“All my soul follows you, love encircles you and I live in being yours.” -Robert Browning
My Husband and I don’t have what you would call a typical love story romance. I was 19 and He was a few years older. I was currently in a
non-relationship with His roommate’s friend. We stayed at their place occasionally over weekends. I actually vividly remember the very first time that I met Him. He was playing Guitar Hero and totally rocking the “expert” setting. Silly as it is, I loved watching Him play that game. Even after the game was done, there was something about Him that caused an intense attraction deep inside my heart. He was mild mannered and quiet. He was usually the reserved one that most people would forget was even in the room. I was never one of those people. Something about Him just drew me in, I think that’s when I truly knew that we were soul mates. Obviously, I was in a sort of relationship so acting upon my reaction at the time was out of the question. So I still admired Him, just from a distance. Even after I broke off the other relationship, I tried to keep contact.

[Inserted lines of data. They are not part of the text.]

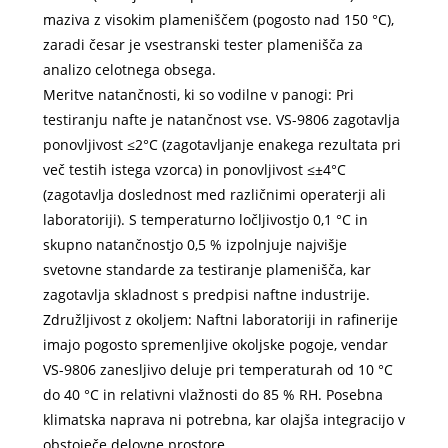
maziva z visokim plameniščem (pogosto nad 150 °C),
zaradi česar je vsestranski tester plamenišča za
analizo celotnega obsega.
Meritve natančnosti, ki so vodilne v panogi: Pri
testiranju nafte je natančnost vse. VS-9806 zagotavlja
ponovljivost ≤2°C (zagotavljanje enakega rezultata pri
več testih istega vzorca) in ponovljivost ≤±4°C
(zagotavlja doslednost med različnimi operaterji ali
laboratoriji). S temperaturno ločljivostjo 0,1 °C in
skupno natančnostjo 0,5 % izpolnjuje najvišje
svetovne standarde za testiranje plamenišča, kar
zagotavlja skladnost s predpisi naftne industrije.
Združljivost z okoljem: Naftni laboratoriji in rafinerije
imajo pogosto spremenljive okoljske pogoje, vendar
VS-9806 zanesljivo deluje pri temperaturah od 10 °C
do 40 °C in relativni vlažnosti do 85 % RH. Posebna
klimatska naprava ni potrebna, kar olajša integracijo v
obstoječe delovne prostore.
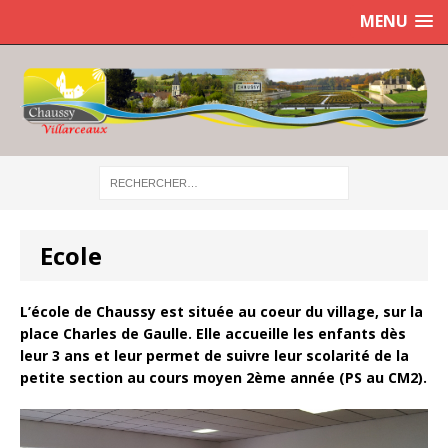
MENU
Ecole
L’école de Chaussy est située au coeur du village, sur la
place Charles de Gaulle. Elle accueille les enfants dès
leur 3 ans et leur permet de suivre leur scolarité de la
petite section au cours moyen 2ème année (PS au CM2).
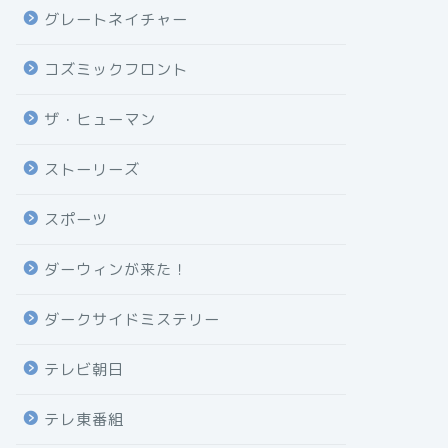
グレートネイチャー
コズミックフロント
ザ・ヒューマン
ストーリーズ
スポーツ
ダーウィンが来た！
ダークサイドミステリー
テレビ朝日
テレ東番組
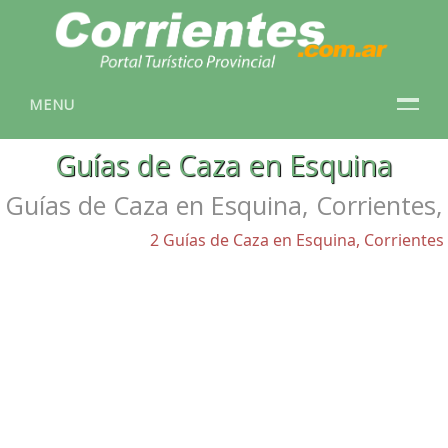
MENU
Guías de Caza en Esquina
Guías de Caza en Esquina, Corrientes,
2 Guías de Caza en Esquina, Corrientes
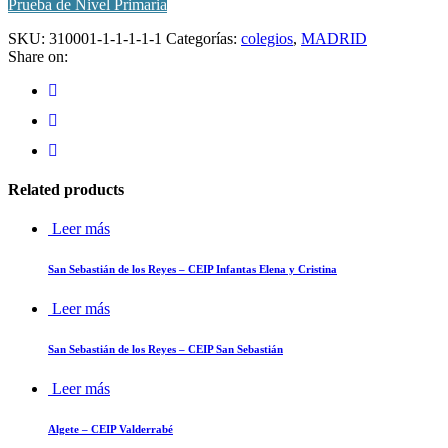
Prueba de Nivel Primaria
SKU:
310001-1-1-1-1-1
Categorías:
colegios
,
MADRID
Share on:
Related products
Leer más
San Sebastián de los Reyes – CEIP Infantas Elena y Cristina
Leer más
San Sebastián de los Reyes – CEIP San Sebastián
Leer más
Algete – CEIP Valderrabé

I found myself caught up in another relationship from hell and was forced to drop all contact. He never really left my mind.

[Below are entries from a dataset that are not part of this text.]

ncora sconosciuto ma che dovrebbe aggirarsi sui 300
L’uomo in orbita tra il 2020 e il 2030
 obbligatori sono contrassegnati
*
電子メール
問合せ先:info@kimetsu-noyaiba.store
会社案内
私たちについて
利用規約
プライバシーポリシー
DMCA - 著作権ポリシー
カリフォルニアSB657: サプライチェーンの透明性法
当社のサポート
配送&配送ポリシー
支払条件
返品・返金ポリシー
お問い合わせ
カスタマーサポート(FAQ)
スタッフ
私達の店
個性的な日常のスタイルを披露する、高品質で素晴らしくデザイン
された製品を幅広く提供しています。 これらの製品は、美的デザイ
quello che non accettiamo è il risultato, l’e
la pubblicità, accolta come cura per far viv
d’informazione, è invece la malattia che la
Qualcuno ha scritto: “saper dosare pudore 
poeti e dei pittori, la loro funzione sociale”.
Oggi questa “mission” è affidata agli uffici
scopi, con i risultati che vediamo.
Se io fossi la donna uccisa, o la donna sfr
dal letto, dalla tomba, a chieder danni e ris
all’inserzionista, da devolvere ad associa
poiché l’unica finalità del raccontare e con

Fast forward a few years. I had finally been able to break free of the abusive relationship I was in and was on my own with A. That first night after she went to bed I was sitting in my tiny apartment looking at all the boxes to be unpacked yet. It was then that I thought of Him. I found myself wondering what He might be doing, if He had a girlfriend, or maybe get married? Over the next few days I found myself constantly thinking. I began to wonder if there was a way that I could get back into contact with Him. All those feelings that I felt years prior when we first met came flooding back. Despite having just gotten out of the bad relationship I knew that this was the chance I thought I would never get. I started to contemplate how I would be able to get a hold of Him. Some way, some how I was determined. Sometimes it works out that where there’s a will there’s a way. I was able to get His cell phone number. Nervous as all heck I began to text Him. He was unaware of who I was at first, but I got a picture to Him and He remembered. I won’t get into details about that exchange, but I was very forward and very…. naughty with my virtual advances. I couldn’t deny it…. I wanted Him.

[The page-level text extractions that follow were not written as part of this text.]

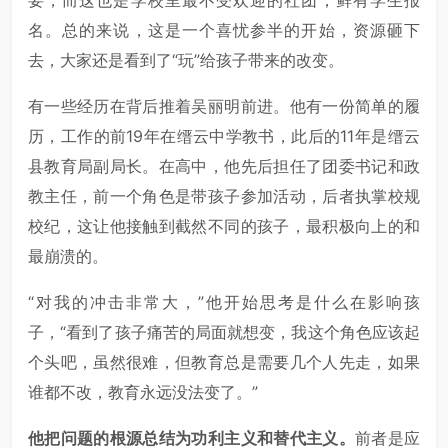
要，而这也是学校里最不受欢迎的社团，鲜有学生报
名。总的来说，这是一个喜忧参半的开始，资源砸下
去，大家还是看到了“玩”给孩子带来的改变。
有一些经历在背后推着吴丽明前进。他有一份简单的履
历，工作的前19年在缙云中学教书，此后的11年是缙云
县教育局副局长。在高中，他先后担任了团委书记和政
教主任，前一个角色是带孩子参加活动，后者执掌校规
校纪，这让他接触到截然不同的孩子，最积极向上的和
最崩溃的。
“对我的冲击非常大，”他开始思考是什么在影响孩
子，“看到了孩子痛苦的局面就想变，我这个角色应该起
个头吧，虽然很难，但教育总是需要几个人先走，如果
谁都不改，教育永远没法变了。”
他把问题的根源总结为功利主义和替代主义。
前者是应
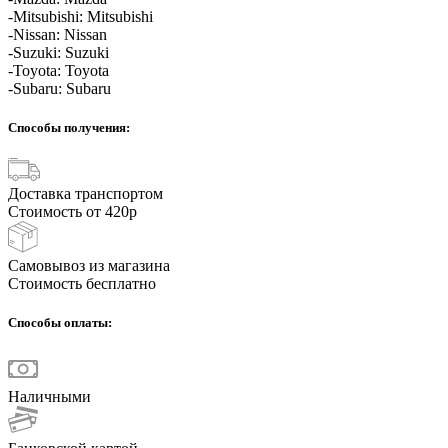
-Mitsubishi: Mitsubishi
-Nissan: Nissan
-Suzuki: Suzuki
-Toyota: Toyota
-Subaru: Subaru
Способы получения:
Доставка транспортом
Стоимость от 420р
Самовывоз из магазина
Стоимость бесплатно
Способы оплаты:
Наличными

We talked more and worked out that He would come to visit me at my apartment. I lived almost 2 hours away from where He did and it was more difficult for me to pack up because I had A, who was less than a year old at the time. The fact that He was willing to make that trip for me really touched me. That first night that He came down was incredible. I could feel a connection that I knew in my heart was right and was going to last. I felt as though we were made for each other.
For 3 years, we had a distance relationship. I had moved, but only about 30 miles closer to Him. We were still 90 miles apart. Sometimes, that distance felt like we were in separate universes. It was not easy to deal with at times, but I fought hard for it. We waited until after we got married to live together, so our dating relationship was always faced with distance.
So getting to the quote at the head of my post, “All my soul follows you, love encircles you…” Every time He left or I had to leave His place I felt as though my soul followed Him, my love constantly with Him. Home was not the physical place I stayed, home was truly with Him. Even now that we are married and live in the same house, this still rings true even though more often than not He is only leaving for the day. I have been His for a long time now, but embarking on this journey into D/s has made me more His than ever before, “…and I live in being yours.”